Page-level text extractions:
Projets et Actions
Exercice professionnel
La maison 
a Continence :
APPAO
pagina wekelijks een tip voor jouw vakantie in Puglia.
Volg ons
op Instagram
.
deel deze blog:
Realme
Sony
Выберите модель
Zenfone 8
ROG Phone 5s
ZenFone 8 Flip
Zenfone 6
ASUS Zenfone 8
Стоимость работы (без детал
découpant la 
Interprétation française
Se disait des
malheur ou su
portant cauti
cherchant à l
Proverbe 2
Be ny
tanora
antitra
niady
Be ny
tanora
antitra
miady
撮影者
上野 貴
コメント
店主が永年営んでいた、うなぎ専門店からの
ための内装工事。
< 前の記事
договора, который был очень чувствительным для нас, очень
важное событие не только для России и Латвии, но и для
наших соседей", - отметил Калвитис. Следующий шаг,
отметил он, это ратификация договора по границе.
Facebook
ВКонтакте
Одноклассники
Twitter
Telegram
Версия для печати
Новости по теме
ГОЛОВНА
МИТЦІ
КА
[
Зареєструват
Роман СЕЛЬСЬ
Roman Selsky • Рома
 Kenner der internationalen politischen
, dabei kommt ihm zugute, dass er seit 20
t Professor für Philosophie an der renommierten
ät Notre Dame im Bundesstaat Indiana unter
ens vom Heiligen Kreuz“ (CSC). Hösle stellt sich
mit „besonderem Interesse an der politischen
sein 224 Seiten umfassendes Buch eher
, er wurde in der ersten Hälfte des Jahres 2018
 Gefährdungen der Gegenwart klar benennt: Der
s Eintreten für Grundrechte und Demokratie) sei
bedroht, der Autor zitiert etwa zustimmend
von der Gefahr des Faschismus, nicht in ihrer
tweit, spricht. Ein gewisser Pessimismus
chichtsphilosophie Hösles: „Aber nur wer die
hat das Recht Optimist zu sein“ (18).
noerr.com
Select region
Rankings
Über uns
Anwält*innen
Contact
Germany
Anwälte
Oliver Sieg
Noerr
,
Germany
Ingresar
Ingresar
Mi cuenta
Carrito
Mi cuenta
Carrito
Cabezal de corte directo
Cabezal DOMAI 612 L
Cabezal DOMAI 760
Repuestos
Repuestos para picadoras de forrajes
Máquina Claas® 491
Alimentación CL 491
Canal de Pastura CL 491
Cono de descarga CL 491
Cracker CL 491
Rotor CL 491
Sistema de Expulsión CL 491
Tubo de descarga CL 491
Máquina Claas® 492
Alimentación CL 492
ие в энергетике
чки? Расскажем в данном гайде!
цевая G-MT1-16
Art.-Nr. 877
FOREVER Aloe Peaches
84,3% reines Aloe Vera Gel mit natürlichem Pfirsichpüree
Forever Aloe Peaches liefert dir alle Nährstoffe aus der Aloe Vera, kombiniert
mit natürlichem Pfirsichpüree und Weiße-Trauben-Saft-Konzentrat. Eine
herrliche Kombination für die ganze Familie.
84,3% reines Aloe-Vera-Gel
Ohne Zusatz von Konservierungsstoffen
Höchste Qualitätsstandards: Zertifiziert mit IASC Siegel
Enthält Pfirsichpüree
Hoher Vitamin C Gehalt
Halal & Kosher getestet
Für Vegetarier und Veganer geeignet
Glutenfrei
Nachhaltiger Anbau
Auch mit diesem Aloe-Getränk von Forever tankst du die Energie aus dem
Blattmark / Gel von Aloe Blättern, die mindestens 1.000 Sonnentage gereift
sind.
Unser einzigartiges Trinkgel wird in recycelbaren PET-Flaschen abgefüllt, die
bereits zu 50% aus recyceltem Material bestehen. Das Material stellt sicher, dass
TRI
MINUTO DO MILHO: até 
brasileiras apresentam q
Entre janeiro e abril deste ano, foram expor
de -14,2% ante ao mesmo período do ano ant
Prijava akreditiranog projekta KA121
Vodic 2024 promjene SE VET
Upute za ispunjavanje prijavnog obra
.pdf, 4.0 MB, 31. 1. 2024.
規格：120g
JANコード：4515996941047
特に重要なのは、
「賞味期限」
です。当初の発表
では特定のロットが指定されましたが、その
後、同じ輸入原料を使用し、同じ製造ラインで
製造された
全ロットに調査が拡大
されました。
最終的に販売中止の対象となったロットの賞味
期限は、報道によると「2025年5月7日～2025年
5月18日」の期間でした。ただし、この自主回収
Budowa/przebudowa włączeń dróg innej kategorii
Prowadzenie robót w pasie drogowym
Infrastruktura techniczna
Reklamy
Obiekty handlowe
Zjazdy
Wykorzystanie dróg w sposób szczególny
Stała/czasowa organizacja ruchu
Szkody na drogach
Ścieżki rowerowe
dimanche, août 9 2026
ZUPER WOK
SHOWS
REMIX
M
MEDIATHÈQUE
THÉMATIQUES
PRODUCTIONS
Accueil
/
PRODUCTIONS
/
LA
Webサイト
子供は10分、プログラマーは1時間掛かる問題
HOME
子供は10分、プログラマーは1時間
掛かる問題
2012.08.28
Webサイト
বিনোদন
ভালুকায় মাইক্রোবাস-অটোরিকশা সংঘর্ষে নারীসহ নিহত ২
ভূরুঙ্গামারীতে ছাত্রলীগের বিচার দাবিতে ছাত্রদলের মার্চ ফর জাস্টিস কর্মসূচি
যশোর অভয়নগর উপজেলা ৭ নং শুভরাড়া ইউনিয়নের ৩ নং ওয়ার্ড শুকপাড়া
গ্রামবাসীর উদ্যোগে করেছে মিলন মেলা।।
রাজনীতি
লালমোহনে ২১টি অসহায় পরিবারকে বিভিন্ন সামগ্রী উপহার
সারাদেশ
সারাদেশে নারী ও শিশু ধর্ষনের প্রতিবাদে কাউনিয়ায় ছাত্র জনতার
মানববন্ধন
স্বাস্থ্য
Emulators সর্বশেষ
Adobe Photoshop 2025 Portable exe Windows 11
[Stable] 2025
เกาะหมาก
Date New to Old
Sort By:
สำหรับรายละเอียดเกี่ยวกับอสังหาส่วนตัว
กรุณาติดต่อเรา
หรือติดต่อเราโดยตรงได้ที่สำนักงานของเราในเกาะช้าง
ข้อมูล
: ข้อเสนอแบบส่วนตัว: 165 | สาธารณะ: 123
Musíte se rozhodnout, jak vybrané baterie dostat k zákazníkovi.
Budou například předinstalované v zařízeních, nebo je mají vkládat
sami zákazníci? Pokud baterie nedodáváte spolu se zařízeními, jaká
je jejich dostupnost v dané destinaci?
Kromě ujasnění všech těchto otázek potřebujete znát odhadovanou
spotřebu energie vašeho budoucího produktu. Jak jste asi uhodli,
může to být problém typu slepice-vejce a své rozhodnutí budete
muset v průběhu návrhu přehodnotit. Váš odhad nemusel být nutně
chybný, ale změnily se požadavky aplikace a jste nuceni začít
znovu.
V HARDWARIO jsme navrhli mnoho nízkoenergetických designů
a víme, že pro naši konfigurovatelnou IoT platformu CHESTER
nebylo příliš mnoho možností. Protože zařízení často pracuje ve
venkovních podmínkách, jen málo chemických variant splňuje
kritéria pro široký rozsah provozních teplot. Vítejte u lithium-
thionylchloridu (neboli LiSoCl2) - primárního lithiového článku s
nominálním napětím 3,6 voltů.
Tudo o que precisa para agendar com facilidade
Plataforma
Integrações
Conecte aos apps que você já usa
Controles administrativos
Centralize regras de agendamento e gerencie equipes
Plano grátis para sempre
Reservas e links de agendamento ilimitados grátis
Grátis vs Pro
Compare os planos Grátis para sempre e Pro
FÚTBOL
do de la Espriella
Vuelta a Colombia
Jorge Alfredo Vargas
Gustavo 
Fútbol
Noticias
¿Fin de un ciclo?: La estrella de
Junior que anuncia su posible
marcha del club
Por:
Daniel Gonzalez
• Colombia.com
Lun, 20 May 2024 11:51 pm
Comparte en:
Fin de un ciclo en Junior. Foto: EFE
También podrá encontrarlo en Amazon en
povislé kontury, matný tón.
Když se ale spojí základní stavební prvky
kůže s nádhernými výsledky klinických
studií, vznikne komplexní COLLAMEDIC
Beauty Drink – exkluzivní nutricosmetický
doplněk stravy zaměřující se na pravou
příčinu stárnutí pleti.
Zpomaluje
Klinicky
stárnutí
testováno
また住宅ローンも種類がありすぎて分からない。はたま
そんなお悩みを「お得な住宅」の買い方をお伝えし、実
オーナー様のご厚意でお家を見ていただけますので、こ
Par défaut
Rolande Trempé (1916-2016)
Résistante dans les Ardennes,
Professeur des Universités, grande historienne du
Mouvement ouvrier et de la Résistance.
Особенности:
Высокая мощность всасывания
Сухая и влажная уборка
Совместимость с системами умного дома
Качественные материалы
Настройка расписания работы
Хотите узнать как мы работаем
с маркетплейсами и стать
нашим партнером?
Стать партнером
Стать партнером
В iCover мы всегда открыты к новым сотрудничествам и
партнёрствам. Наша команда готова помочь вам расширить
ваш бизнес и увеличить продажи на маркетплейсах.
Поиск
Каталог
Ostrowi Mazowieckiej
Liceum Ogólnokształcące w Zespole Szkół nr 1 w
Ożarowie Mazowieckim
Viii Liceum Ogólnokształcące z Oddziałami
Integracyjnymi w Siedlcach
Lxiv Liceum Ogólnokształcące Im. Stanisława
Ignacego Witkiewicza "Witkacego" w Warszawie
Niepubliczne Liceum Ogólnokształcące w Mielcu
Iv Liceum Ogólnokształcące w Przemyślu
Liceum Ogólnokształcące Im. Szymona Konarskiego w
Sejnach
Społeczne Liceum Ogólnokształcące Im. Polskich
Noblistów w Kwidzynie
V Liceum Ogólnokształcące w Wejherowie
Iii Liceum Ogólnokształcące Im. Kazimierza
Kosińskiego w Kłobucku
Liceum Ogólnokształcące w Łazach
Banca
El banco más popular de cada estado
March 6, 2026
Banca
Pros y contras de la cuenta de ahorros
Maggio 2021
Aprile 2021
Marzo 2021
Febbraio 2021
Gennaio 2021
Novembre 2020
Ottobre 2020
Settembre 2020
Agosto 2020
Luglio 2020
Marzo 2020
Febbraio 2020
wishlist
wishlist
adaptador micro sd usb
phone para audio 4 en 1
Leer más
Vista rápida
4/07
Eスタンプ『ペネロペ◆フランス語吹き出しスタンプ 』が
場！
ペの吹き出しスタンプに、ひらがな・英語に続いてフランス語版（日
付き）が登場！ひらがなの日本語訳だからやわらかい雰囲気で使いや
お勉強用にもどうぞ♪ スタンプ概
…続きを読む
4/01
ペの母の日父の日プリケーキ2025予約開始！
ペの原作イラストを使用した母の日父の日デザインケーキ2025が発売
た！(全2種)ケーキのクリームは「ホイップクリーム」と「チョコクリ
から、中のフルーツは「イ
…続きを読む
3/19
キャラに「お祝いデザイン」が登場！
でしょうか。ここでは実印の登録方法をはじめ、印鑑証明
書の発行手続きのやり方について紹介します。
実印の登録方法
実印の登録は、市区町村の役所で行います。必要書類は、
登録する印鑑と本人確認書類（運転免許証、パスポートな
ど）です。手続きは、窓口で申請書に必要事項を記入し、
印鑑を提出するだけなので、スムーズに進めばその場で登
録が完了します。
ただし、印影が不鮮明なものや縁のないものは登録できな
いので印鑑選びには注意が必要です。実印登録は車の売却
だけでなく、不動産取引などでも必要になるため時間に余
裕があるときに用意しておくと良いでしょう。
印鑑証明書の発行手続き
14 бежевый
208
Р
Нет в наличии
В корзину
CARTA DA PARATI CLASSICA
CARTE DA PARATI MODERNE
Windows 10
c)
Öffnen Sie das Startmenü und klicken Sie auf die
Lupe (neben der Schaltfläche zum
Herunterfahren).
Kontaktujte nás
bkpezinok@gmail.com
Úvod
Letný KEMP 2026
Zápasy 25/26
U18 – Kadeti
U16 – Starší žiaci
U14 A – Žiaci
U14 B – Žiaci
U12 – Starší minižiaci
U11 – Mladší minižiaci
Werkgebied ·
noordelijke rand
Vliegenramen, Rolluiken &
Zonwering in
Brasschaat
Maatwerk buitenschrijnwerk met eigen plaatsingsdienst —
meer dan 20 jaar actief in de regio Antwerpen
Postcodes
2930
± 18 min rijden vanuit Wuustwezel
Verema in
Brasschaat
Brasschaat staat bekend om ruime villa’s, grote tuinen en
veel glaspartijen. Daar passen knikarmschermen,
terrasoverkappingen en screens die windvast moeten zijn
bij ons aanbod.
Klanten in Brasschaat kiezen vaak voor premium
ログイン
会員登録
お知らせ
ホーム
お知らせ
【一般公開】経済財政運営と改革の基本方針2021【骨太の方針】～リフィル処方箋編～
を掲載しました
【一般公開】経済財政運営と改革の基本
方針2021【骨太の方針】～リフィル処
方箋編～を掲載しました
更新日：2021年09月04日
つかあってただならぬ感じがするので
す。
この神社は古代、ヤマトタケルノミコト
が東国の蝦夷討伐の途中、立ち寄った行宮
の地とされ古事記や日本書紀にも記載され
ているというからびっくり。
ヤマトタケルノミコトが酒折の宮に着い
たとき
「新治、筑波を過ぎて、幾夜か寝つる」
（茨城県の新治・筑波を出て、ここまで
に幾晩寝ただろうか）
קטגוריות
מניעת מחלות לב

How to complete this task
The lines that contain the word "descarga" are wanted; copy each of them from the records.

Reply to the exercise
Cono de descarga CL 491
Tubo de descarga CL 491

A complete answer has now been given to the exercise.